Our Opinion: Pay grades a city issue
You get what you pay for in city government, and you don't get what you don't pay for, as is apparently the case for Pittsfield in its fruitless search for a community development department director. Salary issues cost the city a promising candidate for the vacant position, prompting Mayor Daniel Bianchi to say he will take a look at pay for all city department heads.
Margo Wheeler, the director of Community Development for the city of San Bernadino, Calif., which has a population of more than 200,000, was offered the position and seemed eager to accept it, but could not take what was assuredly a salary cut to $73,000 annually. A previous impressive applicant had turned down the job in part because of the salary. Ms. Wheeler, who had a development position in Las Vegas, would have brought experience and fresh ideas to a key position.

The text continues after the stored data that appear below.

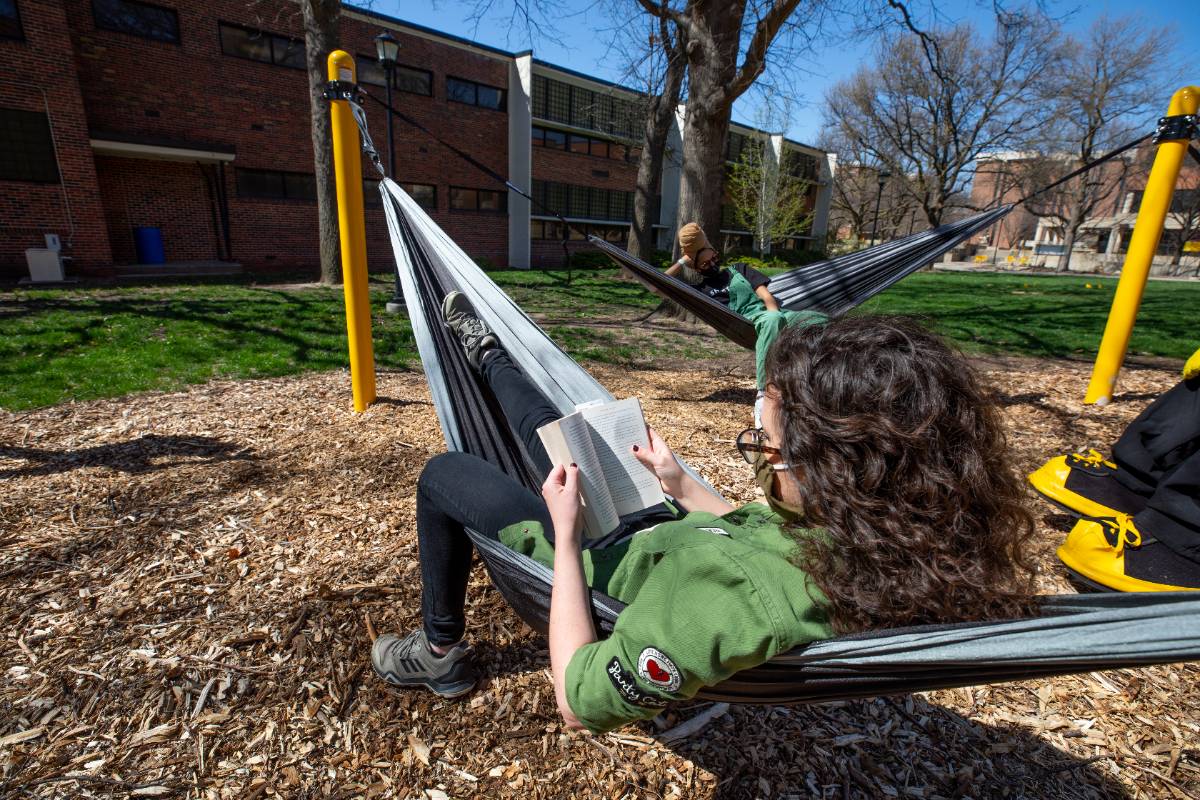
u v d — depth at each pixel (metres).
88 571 2.65
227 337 7.32
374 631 2.31
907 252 5.38
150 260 14.95
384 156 18.73
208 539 2.93
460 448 2.09
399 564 2.76
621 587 1.30
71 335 6.87
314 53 11.52
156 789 1.66
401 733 1.87
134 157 14.62
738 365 7.37
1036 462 4.20
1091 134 35.91
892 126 34.62
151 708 1.93
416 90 19.31
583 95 24.59
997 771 1.82
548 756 1.82
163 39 14.25
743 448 1.09
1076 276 30.72
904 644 0.89
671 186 29.64
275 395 5.41
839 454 0.89
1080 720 2.01
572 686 1.04
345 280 4.65
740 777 1.77
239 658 2.15
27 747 1.77
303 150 16.91
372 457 3.98
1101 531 2.52
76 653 2.15
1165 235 44.06
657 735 1.90
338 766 1.76
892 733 1.94
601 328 9.50
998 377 6.82
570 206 25.55
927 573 0.86
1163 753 1.89
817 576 0.92
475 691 2.04
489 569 1.59
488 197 22.14
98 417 4.70
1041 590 2.70
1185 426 2.39
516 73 21.53
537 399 2.04
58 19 12.06
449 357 2.67
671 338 8.91
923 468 0.86
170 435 4.34
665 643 0.94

Deana Ruffer, who left the post last September to accept a similar job in Chatham demonstrated the significance of the job through her successful efforts to improve downtown and other sections of the city during her tenure. This is one position that can actually make money for the city, as Ms. Ruffer did by successfully applying for and winning a variety of state and federal development grants.
The directorship is a three-year position, and given the insecurity of a government post it is often necessary to pay more to persuade someone to pull up roots. Communities are also competing with one another for quality people. Saving money when it comes to department heads can cost money in the long run if the right individual isn't found for the job.